The process of reconfiguring these songs for two violins must be interesting. I was listening to your cover of Radiohead’s “In Limbo”, and I noticed how the violins weave elegantly between mimicking the guitar line, then the vocal line, then the bass line…I feel like there’s a lot of harmonic “implication” at work, whereby the dynamic between the two players makes inferences toward the textures that are absent. How easy is it to reconfigure these pieces for two violins while retaining the spirit of the original pieces?

That is all Eric. We do make minor changes occasionally. Greg too when we recorded and played together as a trio. The Brahms song in particular becomes more noisy and cacophonous when we perform it with Greg. We tend to stretch the time more and go a bit overboard – in a good way I hope. “In Limbo” was altered a bit too in live performance. With the added percussion and use of some eclectic violin mutes we came up with a more eerie sound than we went with on the recording.

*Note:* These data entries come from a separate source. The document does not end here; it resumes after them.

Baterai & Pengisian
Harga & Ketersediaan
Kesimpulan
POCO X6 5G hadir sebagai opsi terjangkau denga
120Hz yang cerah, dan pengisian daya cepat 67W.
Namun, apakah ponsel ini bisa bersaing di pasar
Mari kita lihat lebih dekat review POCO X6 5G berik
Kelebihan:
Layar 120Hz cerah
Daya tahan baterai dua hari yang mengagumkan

How did the creation process of Covers compare to that of The Book Of Strange Positions? Were there any lessons learned on the first album that helped inform the direction you took with this EP?

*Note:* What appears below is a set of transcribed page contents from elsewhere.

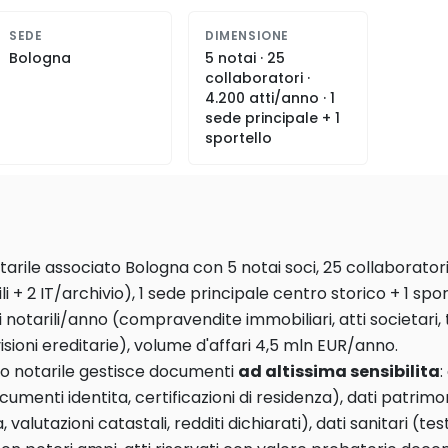
SEDE
DIMENSIONE
Bologna
5 notai · 25
collaboratori ·
4.200 atti/anno · 1
sede principale + 1
sportello
tarile associato Bologna con 5 notai soci, 25 collaboratori
li + 2 IT/archivio), 1 sede principale centro storico + 1 sp
i notarili/anno (compravendite immobiliari, atti societari,
visioni ereditarie), volume d'affari 4,5 mln EUR/anno.
io notarile gestisce documenti
ad altissima sensibilita
:
documenti identita, certificazioni di residenza), dati patrimo
, valutazioni catastali, redditi dichiarati), dati sanitari (t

Covers was easy. The three of us worked together seamlessly. Greg had a clear idea of the sound he wanted to capture and we loved the result. The Book… wasn’t as easy. We went back and forth on different issues on sound, editing, etc. I think we made it more complicated than it needed to be. But in the end we were happy with it too.

How do you negotiate “roles” between the two violins? Are there particular player characteristics that dictate how the parts are written, or who takes which part?

Eric knows us and our playing. He always writes “Pauline” and “Conrad” on the score instead of “violin 1” and “violin 2.” Or “Prince” and “Princess” in “Kiss.” Actually I’m not 100% on that one. I took the “Prince” line. I suppose I shouldn’t make assumptions. Eric arranged “Kiss” the day after Prince’s death and we played it with Greg at the end of our set at National Sawdust on April 23rd.

I see that you’ve participated in performances of compositions by If, Bwana, improvised setups with Ken Ueno, performances of Stockhausen pieces…how do you find the process of adapting to enact the music of such a wide variety of composers?

We’ve both been playing “serious” contemporary/avant-garde for a long time now, both individually and as a duo. String Noise works a lot with composers who write for us and also play duos by some of the stalwarts of the avant-garde: Luigi Nono, Giacinto Scelsi, Karlheinz Stockhausen, etc.

What’s next for String Noise?

We just got back [late last night] from the Czech Republic where we played the premiere of Petr Kotik’s “William William,” a dance opera composed for 3 singers, narrator, dancers, and String Noise. We have a number of pieces written for us already recorded and are planning to get them released as an album in the near future. We will continue doing cover songs and hopefully do some more shows with Greg. Also we will be recording Greg’s “Superintendent for the Destruction of the Gods” that he wrote for us. Perhaps in his closet.

Alvin Lucier is writing us a piece that we are excited about and we have some shows coming up in the Fall. One in particular that we are looking forward to is at the Miller Gallery in Pittsburgh. A more “avant-garde” program of duos by Nono, Scelsi, and Bernhard Lang.